Job 1: Pull out each line of the listing that contains the word "Profesional", treating uppercase and lowercase as different.

Sunday, June 20, 2021

Trust the God who forgives and forgets our sin.

 

Sermon for Trinity 3, June 20, 2021

The grace of our Lord Jesus Christ, the love of God, and the fellowship of the Holy Spirit be with you all.  Amen.

Micah 7:18-20  18 Who is a God like you, who forgives guilt, and who passes over the rebellion of the survivors from his inheritance?  He does not hold onto his anger forever.  He delights in showing mercy.  19 He will have compassion on us again.  He will overcome our guilty deeds.  You will throw all their sins into the depths of the sea.  20 You will give truth to Jacob and mercy to Abraham, as you swore to our fathers from days of old. (EHV)

Trust the God who forgives and forgets our sin.

Dear brothers and sisters in Christ,

            Modern man likes to imagine that humanity has grown better, smarter, and more civilized than the ancients.  However, when one examines society with a critical eye, he soon finds that humanity, as a whole, has not grown more loving to neighbors, nor more devoted to peaceful living.  We have not solved the problems of hunger, or drought, or crime, hatred, racism, or greed.  And most certainly, this world of seven billion plus people has not grown more faithful to the one true God.

The prophet Micah is relatively unknown among the prophets.  We know almost nothing about his life or who he was as an individual.  Yet, Micah was called by God to proclaim judgment and doom against the defiant, rebellious people of Israel and Judah just before and after the ten northern tribes of Israel were conquered and carted off to exile never to return.  At that time, also, the state of Judah came desperately close to suffering the same fate.  However, to say that Micah was called to proclaim judgment and doom against God’s people shortchanges his work, for after each such condemning prophecy, Micah had the privilege to announce God’s mercy on those who trust in the one true God.  Thus, Micah teaches us to Trust the God who forgives and forgets our sin.

The people of Israel and Judah often succumbed to the temptation to worship their neighbors’ idols.  On top of that, many simply didn’t feel the need to recognize God at all, so rather than seek help from the God of their fathers, the leaders, as well as the common man, often chose to navigate the troubles of this world on their own foolish wisdom and feeble strength.

You might guess that I would contend this sounds an awful lot like our present reality.  Our world is filled with religions that worship idols of one type or another, and many who once would have claimed at least a loose affiliation with the Christian faith, now chose to identify their religion as none. 

The temptations against us are many.  We maybe don’t think we are tempted by idols, but like every generation before us, we are strongly tempted by two kinds of idolatry—the first type of idol worship assumes a person can be saved by personal effort or purchase.  The only question is what effort or material gift must be traded to gain God’s favor.  Any religion that demands personal obedience or works in order to be saved fits this category, just as most pagan religions fall in here.

Excerpted data:
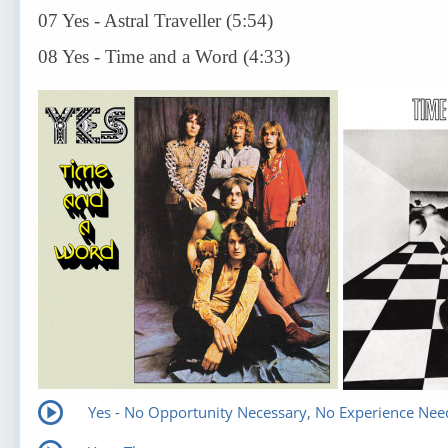
07 Yes - Astral Traveller (5:54)
08 Yes - Time and a Word (4:33)
Yes - No Opportunity Necessary, No Experience Ne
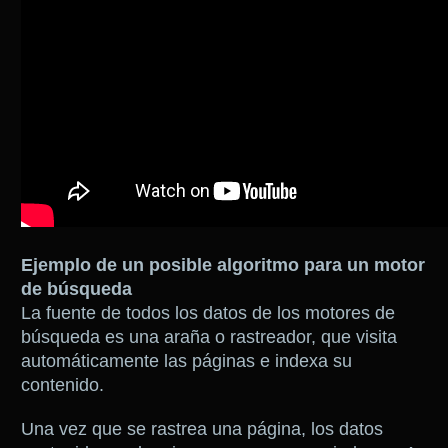
Ejemplo de un posible algoritmo para un motor
de búsqueda
La fuente de todos los datos de los motores de
búsqueda es una araña o rastreador, que visita
automáticamente las páginas e indexa su
contenido.
Una vez que se rastrea una página, los datos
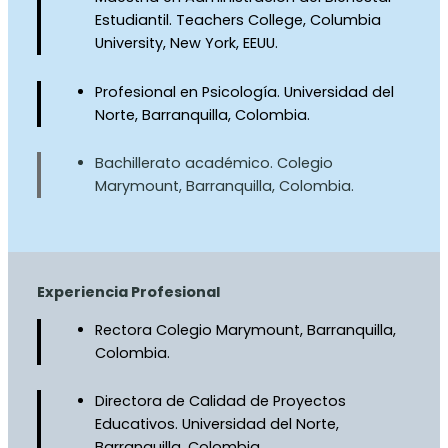
Estudiantil. Teachers College, Columbia
University, New York, EEUU.
Profesional en Psicología. Universidad del
Norte, Barranquilla, Colombia.
Bachillerato académico. Colegio
Marymount, Barranquilla, Colombia.
Experiencia Profesional
Rectora Colegio Marymount, Barranquilla,
Colombia.
Directora de Calidad de Proyectos
Educativos. Universidad del Norte,
Barranquilla, Colombia.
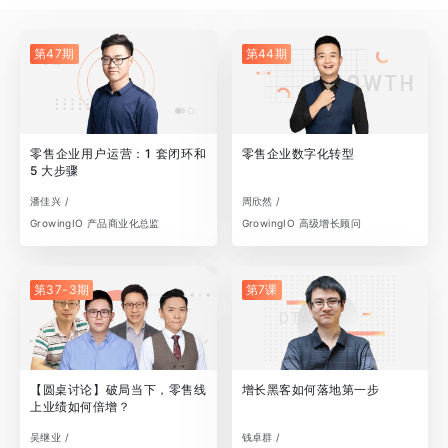
第47期
第44期
零售企业用户运营：1 套闭环和
零售企业数字化转型
5 大步骤
潘佳兴 /
周欣然 /
GrowingIO 产品商业化总监
GrowingIO 高级增长顾问
第37-3期
第7课
【圆桌讨论】破局当下，零售线
增长黑客如何落地第一步
上业绩如何倍增？
吴继业 /
钱卓群 /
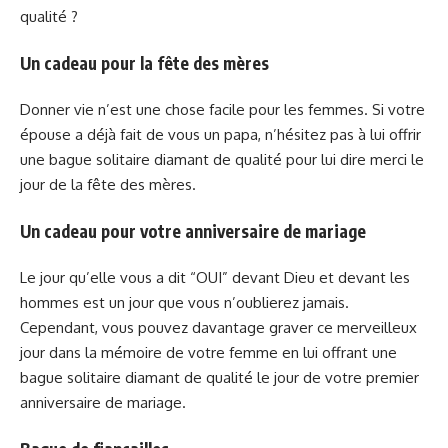
qualité ?
Un cadeau pour la fête des mères
Donner vie n’est une chose facile pour les femmes. Si votre
épouse a déjà fait de vous un papa, n’hésitez pas à lui offrir
une bague solitaire diamant de qualité pour lui dire merci le
jour de la fête des mères.
Un cadeau pour votre anniversaire de mariage
Le jour qu’elle vous a dit “OUI” devant Dieu et devant les
hommes est un jour que vous n’oublierez jamais.
Cependant, vous pouvez davantage graver ce merveilleux
jour dans la mémoire de votre femme en lui offrant une
bague solitaire diamant de qualité le jour de votre premier
anniversaire de mariage.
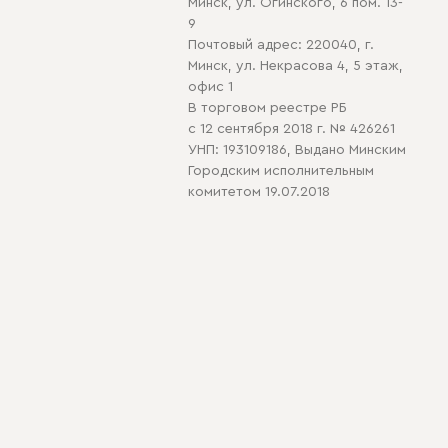
Минск, ул. Огинского, 6 пом. 13-
9
Почтовый адрес: 220040, г.
Минск, ул. Некрасова 4, 5 этаж,
офис 1
В торговом реестре РБ
с 12 сентября 2018 г. № 426261
УНП: 193109186, Выдано Минским
Городским исполнительным
комитетом 19.07.2018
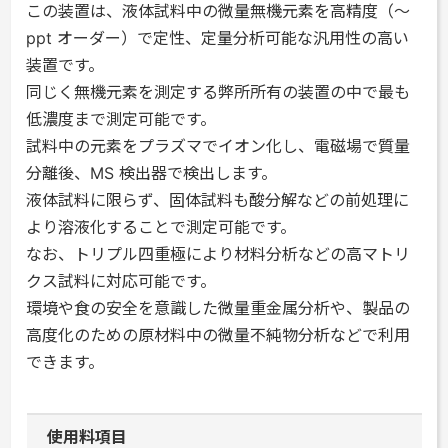
この装置は、液体試料中の微量無機元素を高精度（～
ppt オーダー）で定性、定量分析可能な汎用性の高い
装置です。
同じく無機元素を測定する弊所所有の装置の中で最も
低濃度まで測定可能です。
試料中の元素をプラズマでイオン化し、電磁場で質量
分離後、MS 検出器で検出します。
液体試料に限らず、固体試料も酸分解などの前処理に
より溶液化することで測定可能です。
なお、トリプル四重極により材料分析などの高マトリ
クス試料に対応可能です。
環境や食の安全を意識した微量重金属分析や、製品の
高度化のための原材料中の微量不純物分析などで利用
できます。
使用料項目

Job 2: Name every problem that the sermon says we have not solved.

Answer space 1:
Profesional en Psicología. Universidad del
Experiencia Profesional

Answer space 2: hunger, drought, crime, hatred, racism, greed